-- Exercise instructions --
From the line containing "- book stack [113,222,150,245]" to the last line below, retype everything word for word.

-- Data shown --
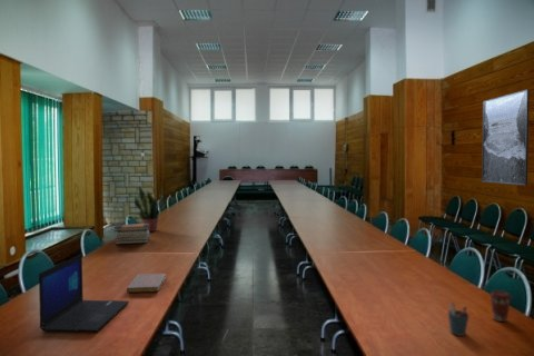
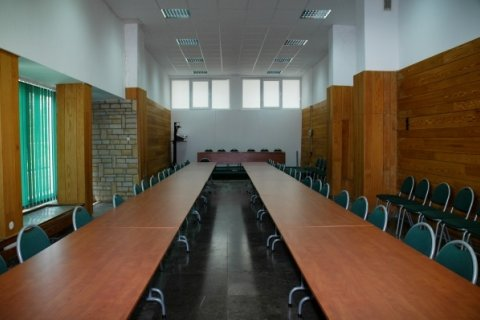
- laptop [38,253,130,333]
- pen holder [447,301,471,337]
- coffee cup [488,289,513,323]
- notebook [126,273,167,294]
- book stack [113,222,150,245]
- potted plant [134,185,167,233]
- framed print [481,88,531,187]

-- Exercise result --
- book stack [113,222,150,245]
- potted plant [134,185,167,233]
- framed print [481,88,531,187]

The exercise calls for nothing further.